== Directive ==
Work through the records that follow and return each line containing the word "négocier".

====

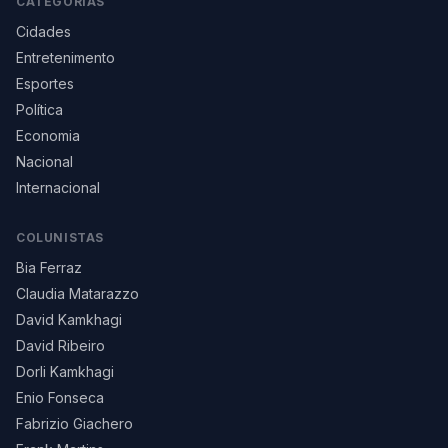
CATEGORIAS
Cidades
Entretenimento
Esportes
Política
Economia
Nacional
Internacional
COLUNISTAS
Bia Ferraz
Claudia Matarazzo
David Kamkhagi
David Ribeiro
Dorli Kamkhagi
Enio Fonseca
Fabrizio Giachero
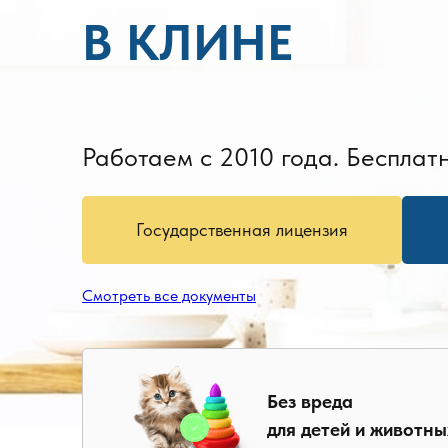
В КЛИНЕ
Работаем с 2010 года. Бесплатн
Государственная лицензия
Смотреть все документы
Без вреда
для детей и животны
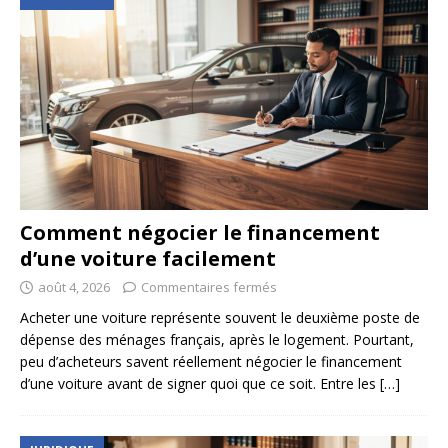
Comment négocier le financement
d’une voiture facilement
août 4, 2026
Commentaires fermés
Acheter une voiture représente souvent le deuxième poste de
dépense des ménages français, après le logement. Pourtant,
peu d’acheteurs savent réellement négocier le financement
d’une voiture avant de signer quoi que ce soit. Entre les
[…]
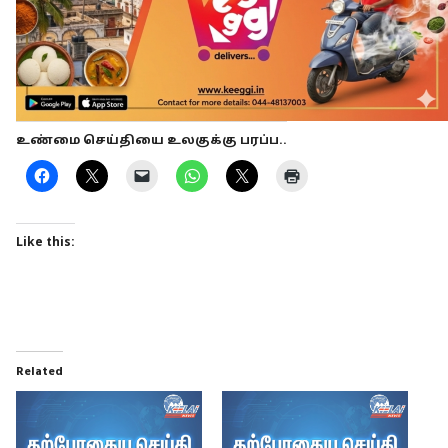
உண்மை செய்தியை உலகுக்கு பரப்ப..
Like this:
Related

====

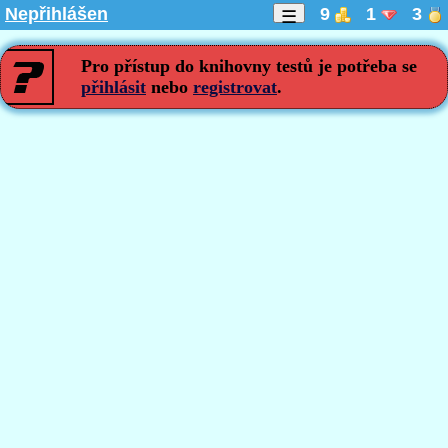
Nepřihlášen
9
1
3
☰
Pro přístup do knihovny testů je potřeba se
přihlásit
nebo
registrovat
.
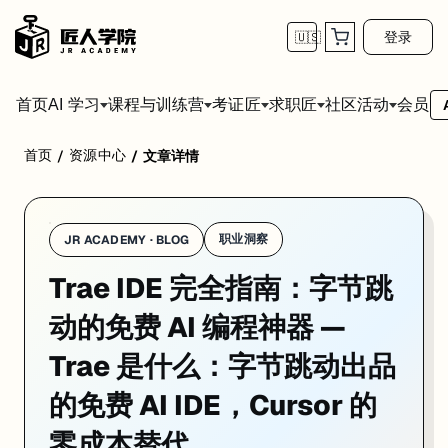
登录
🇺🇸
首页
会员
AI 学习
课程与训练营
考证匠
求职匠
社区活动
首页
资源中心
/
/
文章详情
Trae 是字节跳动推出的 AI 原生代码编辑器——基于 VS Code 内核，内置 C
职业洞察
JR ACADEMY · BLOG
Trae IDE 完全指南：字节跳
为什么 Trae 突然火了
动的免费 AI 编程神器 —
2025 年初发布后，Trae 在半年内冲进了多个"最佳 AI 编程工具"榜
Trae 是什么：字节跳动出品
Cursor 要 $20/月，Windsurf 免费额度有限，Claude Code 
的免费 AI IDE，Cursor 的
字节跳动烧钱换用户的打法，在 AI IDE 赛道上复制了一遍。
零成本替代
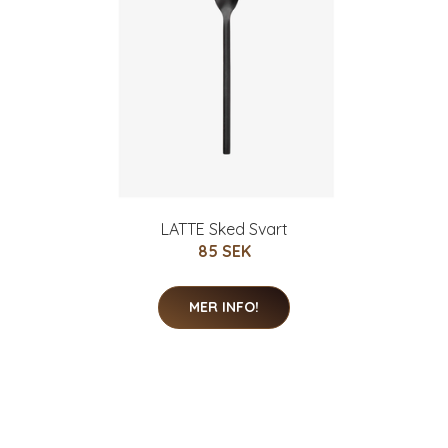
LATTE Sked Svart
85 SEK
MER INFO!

====

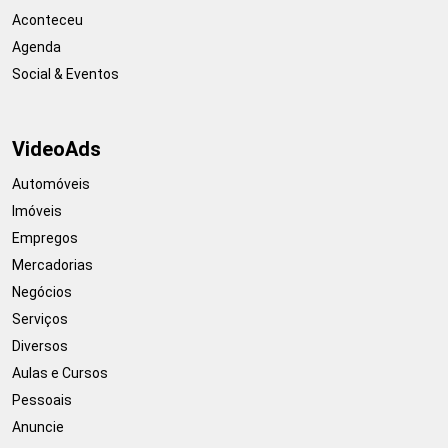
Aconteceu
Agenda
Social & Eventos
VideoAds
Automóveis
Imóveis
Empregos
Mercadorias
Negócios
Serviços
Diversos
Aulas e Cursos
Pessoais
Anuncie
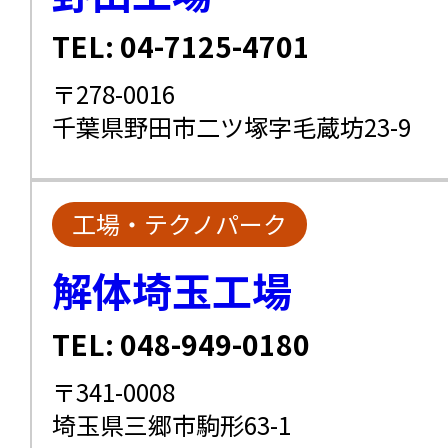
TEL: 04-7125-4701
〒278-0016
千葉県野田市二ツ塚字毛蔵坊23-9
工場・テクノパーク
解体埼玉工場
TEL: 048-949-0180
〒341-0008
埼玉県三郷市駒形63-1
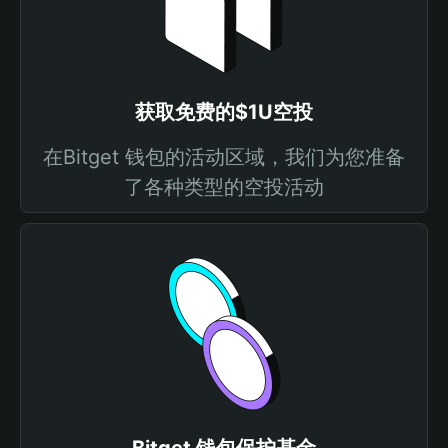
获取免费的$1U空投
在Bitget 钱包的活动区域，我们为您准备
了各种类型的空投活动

====

== Solution for this problem ==
Comment négocier le financement
peu d’acheteurs savent réellement négocier le financement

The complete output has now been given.